Well I have a message for Kate Forbes – the people of Glasgow don’t care what your “preferred distribution methodology” is and they’re sick of the excuses. They want the city to be adequately funded by your government and for taxpayers’ money to not be wasted on SNP vanity projects to advance your separatist agenda.

Susan Aitken is not alone in her party’s city representatives in putting the SNP first and Glasgow second. Despite being the chair of the Glasgow City Joint Integration Board which has responsibility for social care, Mhairi Hunter has been silent on Jeane Freeman’s shambolic management of care homes – with the National Records of Scotland confirming last week that more people have died with coronavirus in our care homes than in our hospitals. Her silence may have something to do with the fact that she also manages to find the time to work as Nicola Sturgeon’s campaign manager.

Glasgow East MP David Linden failed to speak out publicly on behalf of Forge Market traders who have been denied funds from his Government until he believed the problem had been rectified, at which point he was quick to take credit. Now it emerges that the vast majority of traders will probably not be eligible for grants because of the criteria devised by the SNP in another example of them differentiating and diluting the support offered to those in Scotland.

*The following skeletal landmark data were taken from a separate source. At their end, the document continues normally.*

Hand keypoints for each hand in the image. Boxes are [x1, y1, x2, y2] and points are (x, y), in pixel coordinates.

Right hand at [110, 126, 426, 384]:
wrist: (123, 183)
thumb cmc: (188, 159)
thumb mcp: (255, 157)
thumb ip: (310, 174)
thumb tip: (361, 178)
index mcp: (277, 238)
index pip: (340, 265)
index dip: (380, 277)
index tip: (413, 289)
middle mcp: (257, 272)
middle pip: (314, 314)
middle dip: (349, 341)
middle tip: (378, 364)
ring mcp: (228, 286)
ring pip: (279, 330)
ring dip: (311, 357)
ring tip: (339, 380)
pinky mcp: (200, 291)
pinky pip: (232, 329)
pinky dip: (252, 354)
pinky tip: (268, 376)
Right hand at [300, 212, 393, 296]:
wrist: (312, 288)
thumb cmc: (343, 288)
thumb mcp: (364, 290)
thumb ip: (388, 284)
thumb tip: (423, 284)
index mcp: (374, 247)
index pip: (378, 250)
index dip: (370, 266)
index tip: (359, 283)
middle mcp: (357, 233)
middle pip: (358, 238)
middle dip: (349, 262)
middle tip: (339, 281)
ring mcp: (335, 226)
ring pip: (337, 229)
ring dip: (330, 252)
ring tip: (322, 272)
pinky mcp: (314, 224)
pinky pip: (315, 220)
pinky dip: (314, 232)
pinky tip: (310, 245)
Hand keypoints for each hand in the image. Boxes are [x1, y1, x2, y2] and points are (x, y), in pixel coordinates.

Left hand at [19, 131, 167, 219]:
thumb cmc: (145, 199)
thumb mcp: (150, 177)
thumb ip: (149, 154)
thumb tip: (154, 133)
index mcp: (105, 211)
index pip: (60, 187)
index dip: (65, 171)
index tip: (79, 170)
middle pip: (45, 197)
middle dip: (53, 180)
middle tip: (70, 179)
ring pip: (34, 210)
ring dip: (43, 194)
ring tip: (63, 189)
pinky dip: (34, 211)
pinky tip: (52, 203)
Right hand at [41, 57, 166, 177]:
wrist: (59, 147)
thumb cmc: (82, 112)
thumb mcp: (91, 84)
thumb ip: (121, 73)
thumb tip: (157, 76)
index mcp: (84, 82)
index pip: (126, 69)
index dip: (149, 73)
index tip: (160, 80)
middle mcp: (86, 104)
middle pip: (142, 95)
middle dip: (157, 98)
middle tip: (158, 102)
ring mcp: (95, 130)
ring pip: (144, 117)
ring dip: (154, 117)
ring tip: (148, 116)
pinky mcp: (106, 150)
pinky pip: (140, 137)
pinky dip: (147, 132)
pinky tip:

I came into politics not to represent the Conservative Party but to fight for the East End of Glasgow. Growing up under a Labour government at Westminster and an SNP government at Holyrood, I’ve seen first-hand how my area was always left behind and forgotten. I know that for most SNP politicians the reason why they can’t criticise their own party (other than it being reportedly prohibited in their constitution) is because of a fear that doing so will weaken the cause for independence. If you cannot scrutinise your own policies without the case for separatism coming crashing down, then the case is self-evidently weak. And if you can’t stand up for Glasgow because of a blind loyalty to your party, then you do not deserve to represent the people of this great city. It’s time Susan Aitken and her colleagues put Glasgow’s interest first, not the nationalist interest.